*** Exercise passage ***

If an Event of Default by Lessee shall occur in respect of the performance or
observance of any of the obligations or terms herein contained, Lessor may
perform the same in a timely and reasonable manner for the account of Lessee,
and any amount paid, or any other expense incurred, by Lessor in the performance
of the same, shall be payable by Lessee within 30 (thirty) days after demand
therefor by Lessor.

Non performance by Lessor of any of the obligation on Lessee's part to be
performed hereunder shall be or be deemed to be a waiver of Lessee's default in
the failure to perform the same nor shall the performance thereof by Lessor
release or relieve Lessee from any obligation on Lessee's part to be performed
under this Lease.

9.6       Statutory Lien

Lessor shall have a lien, in accordance with Section 429 of the Civil Code over
the tangible assets owned by Lessee and located in the Premises up to an amount
which is equal to the aggregate of any unpaid Fixed Rent and accrued default
interest. In the event that the Lease is terminated because of non-payment of
the Fixed Rent, Lessee may only remove its tangible assets from the Premises in
accordance with any instructions given by Lessor to Lessee. Lessee hereby
acknowledges the existence of such lien and undertakes not to challenge such
lien if Lessor chooses to exercise its rights under it.

Article 10 - Surrender

Lessee shall, on the last day of the Term or upon the sooner termination of the
Term, and subject to any lien Lessor any have acquired over Lessee's tangible
assets as provided in Section 9.4 hereof, quit and surrender to Lessor the
Premises vacant, free of all equipment, furniture, logos and other advertising
signs, and other personal property of Lessee.

Upon request of Lessor, structural modifications to the Premises made pursuant
to Section 6.2 hereof shall also be removed, and the Premises reinstated to
their original condition, at Lessee's expenses no later than on the day of
Lessee's quitting and surrender of the Premises.

All Fixed Rent, Service Charge and other items payable by Lessee under this
Lease shall be appointed to the actual date of Lessee's quitting and surrender
of the Premises.

                                                                              11

 
Article 11 - Damage or Destruction

If the entire Business Center shall be materially damaged by fire or other
casualty during the Term, Lessee may terminate this Lease by notifying Lessor of
its election to do so, whereupon this Lease and the Term hereof shall terminate
as of the termination date set forth in such notice by Lessee, provided that the
Fixed Rent and the Service Charge (and all other amounts due hereunder) shall be
equitably apportioned as of the date of such fire or other casualty.

Article 12 - Liability

12.1      Liability of Lessee

Lessee agrees to indemnify and hold harmless Lessor from and against any and all
losses, costs, claims, damages and liabilities which Lessor may suffer arising
in connection with this Agreement and Lessee's renting of the Premises by reason
of or in connection with any action or omission of any of its officers,
employees, agents, visitors, clients, or suppliers.

*** End of Exercise passage ***
*** Data ***

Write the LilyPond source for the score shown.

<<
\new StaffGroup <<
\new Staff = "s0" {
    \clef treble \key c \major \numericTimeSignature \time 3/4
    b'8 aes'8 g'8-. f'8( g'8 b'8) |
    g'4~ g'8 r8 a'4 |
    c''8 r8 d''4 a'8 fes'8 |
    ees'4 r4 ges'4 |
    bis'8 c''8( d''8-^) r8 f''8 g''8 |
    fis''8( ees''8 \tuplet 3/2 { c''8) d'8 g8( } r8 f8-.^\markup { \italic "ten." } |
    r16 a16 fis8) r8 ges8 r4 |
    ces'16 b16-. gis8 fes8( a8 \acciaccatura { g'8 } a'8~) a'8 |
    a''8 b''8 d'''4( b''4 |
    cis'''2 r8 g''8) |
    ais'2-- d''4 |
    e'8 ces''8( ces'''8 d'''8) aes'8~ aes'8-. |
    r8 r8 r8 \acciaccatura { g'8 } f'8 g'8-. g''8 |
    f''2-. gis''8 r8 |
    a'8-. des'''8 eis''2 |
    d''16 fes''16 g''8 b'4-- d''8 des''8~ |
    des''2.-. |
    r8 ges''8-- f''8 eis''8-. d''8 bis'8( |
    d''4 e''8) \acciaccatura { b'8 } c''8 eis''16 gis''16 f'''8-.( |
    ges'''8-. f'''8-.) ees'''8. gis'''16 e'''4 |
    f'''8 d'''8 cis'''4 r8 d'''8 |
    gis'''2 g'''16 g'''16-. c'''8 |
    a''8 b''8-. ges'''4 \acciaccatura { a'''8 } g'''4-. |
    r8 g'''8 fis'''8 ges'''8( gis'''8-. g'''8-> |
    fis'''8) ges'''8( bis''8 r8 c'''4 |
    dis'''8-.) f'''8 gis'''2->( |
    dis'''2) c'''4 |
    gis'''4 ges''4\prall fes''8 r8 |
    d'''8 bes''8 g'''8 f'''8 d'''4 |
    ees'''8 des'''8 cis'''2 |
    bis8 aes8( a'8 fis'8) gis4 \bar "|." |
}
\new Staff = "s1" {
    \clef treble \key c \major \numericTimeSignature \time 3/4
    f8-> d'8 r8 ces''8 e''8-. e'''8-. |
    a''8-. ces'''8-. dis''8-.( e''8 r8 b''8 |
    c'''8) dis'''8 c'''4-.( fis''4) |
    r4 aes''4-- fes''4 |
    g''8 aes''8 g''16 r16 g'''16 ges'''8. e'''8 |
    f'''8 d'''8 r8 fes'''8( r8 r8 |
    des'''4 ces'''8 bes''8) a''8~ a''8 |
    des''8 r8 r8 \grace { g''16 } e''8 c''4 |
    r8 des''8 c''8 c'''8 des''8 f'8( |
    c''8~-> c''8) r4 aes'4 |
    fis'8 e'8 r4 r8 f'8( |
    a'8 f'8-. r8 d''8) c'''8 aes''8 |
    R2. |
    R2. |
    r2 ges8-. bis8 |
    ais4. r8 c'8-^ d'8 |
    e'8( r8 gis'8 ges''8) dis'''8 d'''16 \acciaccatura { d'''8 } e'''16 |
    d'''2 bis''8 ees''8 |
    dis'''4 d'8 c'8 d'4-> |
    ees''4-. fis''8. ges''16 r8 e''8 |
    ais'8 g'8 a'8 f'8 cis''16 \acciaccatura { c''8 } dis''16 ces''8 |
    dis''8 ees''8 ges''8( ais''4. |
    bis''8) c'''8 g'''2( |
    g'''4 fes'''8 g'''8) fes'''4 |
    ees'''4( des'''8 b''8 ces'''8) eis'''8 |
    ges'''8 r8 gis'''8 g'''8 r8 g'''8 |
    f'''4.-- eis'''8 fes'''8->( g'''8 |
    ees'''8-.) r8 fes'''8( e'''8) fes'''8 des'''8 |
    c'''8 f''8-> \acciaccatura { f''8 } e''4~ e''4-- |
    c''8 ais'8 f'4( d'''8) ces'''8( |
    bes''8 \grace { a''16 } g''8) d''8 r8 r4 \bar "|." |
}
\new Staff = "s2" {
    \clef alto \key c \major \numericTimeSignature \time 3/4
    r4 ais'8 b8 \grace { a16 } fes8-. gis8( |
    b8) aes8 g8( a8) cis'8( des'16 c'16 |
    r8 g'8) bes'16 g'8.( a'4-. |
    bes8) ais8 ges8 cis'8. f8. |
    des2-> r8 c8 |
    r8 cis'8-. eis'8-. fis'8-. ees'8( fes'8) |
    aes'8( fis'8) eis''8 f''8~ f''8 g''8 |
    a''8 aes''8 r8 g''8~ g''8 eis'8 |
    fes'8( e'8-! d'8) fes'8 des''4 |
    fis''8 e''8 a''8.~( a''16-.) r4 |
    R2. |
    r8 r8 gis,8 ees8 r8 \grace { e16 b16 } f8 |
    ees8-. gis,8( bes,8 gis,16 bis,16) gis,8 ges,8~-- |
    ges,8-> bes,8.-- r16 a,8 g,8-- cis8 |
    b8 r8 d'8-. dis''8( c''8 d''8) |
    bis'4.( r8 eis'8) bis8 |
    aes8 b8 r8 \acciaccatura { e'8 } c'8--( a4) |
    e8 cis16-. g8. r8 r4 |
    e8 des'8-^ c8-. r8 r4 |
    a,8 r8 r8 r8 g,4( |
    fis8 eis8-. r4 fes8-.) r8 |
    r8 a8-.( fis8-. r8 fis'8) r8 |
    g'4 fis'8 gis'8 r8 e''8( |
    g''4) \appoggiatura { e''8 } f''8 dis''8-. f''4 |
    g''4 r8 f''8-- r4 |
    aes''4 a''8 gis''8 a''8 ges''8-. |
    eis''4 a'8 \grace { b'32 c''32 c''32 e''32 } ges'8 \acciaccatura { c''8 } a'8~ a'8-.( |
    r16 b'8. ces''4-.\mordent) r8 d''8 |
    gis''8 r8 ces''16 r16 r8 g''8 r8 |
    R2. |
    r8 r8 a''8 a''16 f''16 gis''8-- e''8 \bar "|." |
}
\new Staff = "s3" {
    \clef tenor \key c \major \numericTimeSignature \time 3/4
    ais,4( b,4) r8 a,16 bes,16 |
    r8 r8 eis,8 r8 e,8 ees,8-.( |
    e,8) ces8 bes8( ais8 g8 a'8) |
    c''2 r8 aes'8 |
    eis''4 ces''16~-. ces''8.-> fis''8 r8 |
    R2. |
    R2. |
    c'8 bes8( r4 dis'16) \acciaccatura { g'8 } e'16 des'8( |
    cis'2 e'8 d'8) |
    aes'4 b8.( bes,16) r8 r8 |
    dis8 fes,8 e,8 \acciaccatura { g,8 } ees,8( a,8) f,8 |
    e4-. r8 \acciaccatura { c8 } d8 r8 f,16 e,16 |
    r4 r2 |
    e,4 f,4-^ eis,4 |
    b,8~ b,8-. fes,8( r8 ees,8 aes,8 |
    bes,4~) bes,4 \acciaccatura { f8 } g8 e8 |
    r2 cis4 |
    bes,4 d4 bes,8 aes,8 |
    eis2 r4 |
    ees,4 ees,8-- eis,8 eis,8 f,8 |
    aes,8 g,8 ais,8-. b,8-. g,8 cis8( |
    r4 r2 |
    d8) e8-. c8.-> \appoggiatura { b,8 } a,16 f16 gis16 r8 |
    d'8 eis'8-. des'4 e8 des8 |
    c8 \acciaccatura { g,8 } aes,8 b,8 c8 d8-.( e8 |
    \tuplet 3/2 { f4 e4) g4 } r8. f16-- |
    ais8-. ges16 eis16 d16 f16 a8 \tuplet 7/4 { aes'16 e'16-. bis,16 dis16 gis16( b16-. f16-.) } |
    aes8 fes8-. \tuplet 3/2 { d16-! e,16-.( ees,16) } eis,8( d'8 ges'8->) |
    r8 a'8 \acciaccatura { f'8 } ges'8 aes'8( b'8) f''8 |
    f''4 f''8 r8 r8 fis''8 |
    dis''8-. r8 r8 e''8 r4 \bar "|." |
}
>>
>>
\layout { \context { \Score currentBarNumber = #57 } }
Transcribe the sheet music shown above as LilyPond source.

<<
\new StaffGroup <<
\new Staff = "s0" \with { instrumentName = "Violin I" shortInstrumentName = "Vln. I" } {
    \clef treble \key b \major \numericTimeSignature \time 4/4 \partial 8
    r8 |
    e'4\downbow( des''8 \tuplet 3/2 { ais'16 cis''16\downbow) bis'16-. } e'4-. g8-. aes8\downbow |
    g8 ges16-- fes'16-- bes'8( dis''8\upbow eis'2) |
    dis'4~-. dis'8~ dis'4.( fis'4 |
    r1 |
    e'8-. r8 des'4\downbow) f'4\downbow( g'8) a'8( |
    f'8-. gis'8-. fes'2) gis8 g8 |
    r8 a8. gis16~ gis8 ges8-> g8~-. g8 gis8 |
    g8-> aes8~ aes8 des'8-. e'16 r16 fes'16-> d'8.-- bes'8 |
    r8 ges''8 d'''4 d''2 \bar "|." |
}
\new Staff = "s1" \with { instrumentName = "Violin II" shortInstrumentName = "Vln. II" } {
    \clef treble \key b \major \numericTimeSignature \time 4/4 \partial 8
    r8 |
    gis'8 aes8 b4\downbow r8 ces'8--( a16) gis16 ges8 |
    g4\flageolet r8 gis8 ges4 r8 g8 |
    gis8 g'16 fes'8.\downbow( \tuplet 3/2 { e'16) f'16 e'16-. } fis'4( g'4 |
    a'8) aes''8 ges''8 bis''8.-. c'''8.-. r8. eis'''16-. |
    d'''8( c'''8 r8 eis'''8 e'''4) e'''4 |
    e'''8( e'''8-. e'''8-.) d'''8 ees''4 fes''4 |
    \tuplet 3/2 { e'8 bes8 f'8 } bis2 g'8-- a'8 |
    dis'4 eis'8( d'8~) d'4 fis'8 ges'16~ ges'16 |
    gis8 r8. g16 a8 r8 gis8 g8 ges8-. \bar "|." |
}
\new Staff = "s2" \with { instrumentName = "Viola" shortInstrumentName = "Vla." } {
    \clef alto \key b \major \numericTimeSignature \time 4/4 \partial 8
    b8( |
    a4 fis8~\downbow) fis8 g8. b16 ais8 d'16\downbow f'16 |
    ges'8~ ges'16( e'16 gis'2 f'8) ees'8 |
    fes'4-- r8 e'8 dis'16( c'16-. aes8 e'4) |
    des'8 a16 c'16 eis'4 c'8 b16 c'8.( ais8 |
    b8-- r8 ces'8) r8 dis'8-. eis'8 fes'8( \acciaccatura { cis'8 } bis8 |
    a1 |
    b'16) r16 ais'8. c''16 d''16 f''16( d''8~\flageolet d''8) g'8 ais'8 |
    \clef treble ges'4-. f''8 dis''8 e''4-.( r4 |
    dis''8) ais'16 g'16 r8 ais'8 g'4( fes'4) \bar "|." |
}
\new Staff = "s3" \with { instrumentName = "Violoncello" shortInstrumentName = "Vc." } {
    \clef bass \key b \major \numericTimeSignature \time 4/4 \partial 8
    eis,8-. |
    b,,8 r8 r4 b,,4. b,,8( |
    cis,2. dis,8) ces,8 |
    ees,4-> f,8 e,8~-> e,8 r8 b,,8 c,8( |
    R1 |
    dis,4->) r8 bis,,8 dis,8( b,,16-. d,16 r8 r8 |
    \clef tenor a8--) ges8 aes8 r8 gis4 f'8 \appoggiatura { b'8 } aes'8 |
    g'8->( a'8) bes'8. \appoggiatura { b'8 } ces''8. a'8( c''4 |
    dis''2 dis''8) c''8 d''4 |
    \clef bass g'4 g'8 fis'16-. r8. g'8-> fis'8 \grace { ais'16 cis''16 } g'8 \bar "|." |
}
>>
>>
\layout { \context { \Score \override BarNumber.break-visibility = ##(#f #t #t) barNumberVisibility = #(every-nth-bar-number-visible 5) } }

*** End of Data ***

_Task prompt_. Return the part of the lease text that opens with the words containing "Article 10 - Surrender" and closes with "property of Lessee.". The listing comes from a different source than the lease text.

_Task response_.
Article 10 - Surrender

Lessee shall, on the last day of the Term or upon the sooner termination of the
Term, and subject to any lien Lessor any have acquired over Lessee's tangible
assets as provided in Section 9.4 hereof, quit and surrender to Lessor the
Premises vacant, free of all equipment, furniture, logos and other advertising
signs, and other personal property of Lessee.